Using the summary below on reservoir-enhanced superconductivity and Kondo lattices, explain in one to three sentences why these 1D systems do not develop true long-range order.

EXERCISE PASSAGE:
========================================================================
J. E. Ebot, Lorenzo Pizzino, Sam Mardazad, Johannes S. Hofmann, Thierry Giamarchi, Adrian Kantian

TL;DR

This work establishes an exact particle-hole mapping at half-filling that connects the 1D Kivelson bilayer reservoir-enhanced superconductivity setup to the undoped 1D Anderson- and Kondo-lattices, enabling a unified, non-perturbative study of these systems with quasi-exact numerics (DMRG and AFQMC). The analysis shows that, at weak interlayer coupling, the systems exhibit near-long-range superconducting and CDW (or AFM in the duals) behavior on accessible length scales due to extended-range coupling mediated by the metallic layer, but the back-action of the pairing layer induces a finite spin/charge gap in the metal, turning the effective mediation into an exponentially decaying interaction and preventing true long-range order in 1D. Consequently, the RKKY-like coupling is effectively short-ranged, consistent with Mermin-Wagner constraints in 1D, though large finite systems can display dramatic coherence and slow decays. The results bridge reservoir-enhanced superconductivity and Kondo-lattice physics, offering experimentally accessible tests in quasi-1D heavy fermion compounds, ad-atom chains, and ultracold atomic gases, and providing a foundation for exploring doped regimes and higher dimensions where new ordered phases may emerge.
========================================================================
DATA SHOWN:

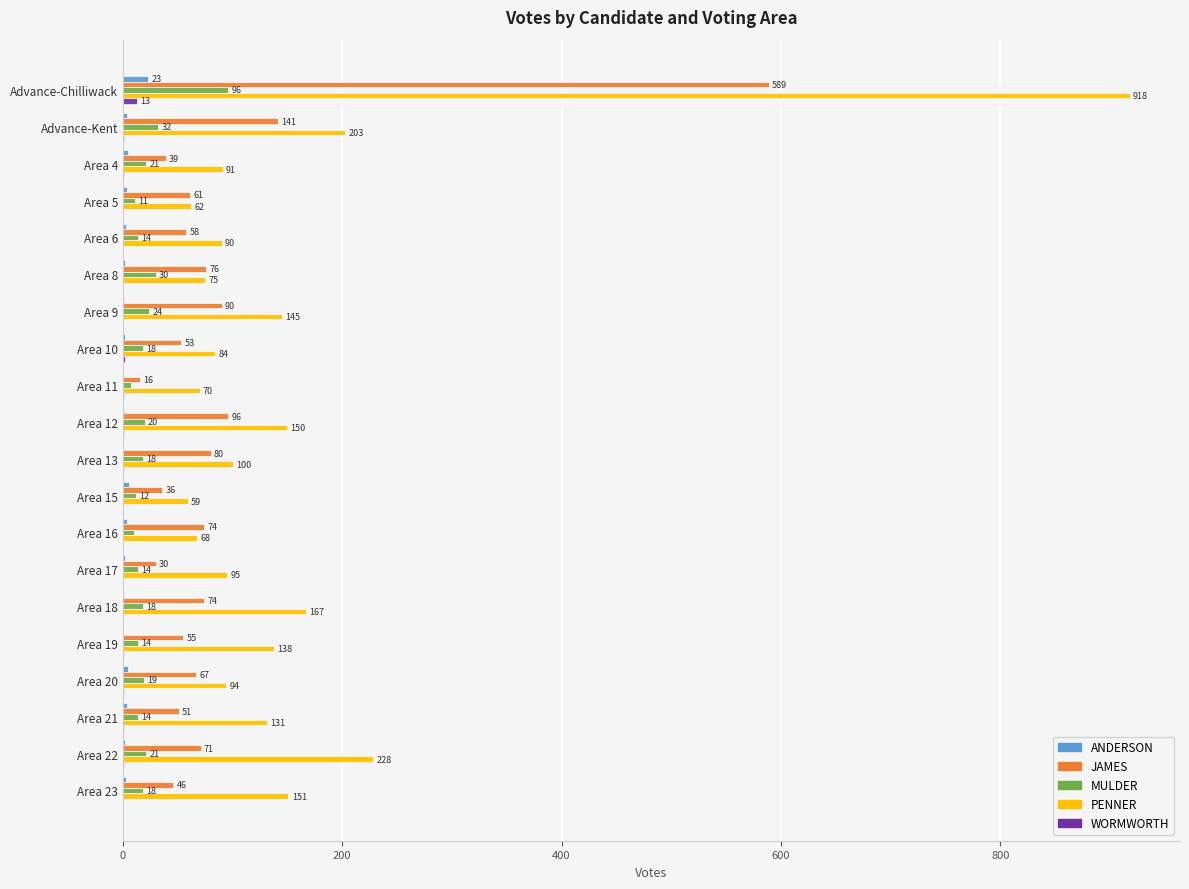

How many series are shown in this chart?

5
========================================================================
RESULT OF THE EXERCISE: The pairing layer acts back on the metallic layer and induces a finite spin/charge gap in it. This gap turns the metal-mediated coupling into an exponentially decaying interaction, so the RKKY-like coupling is effectively short-ranged. The near-long-range superconducting and CDW behavior seen on accessible length scales therefore never becomes true long-range order in 1D.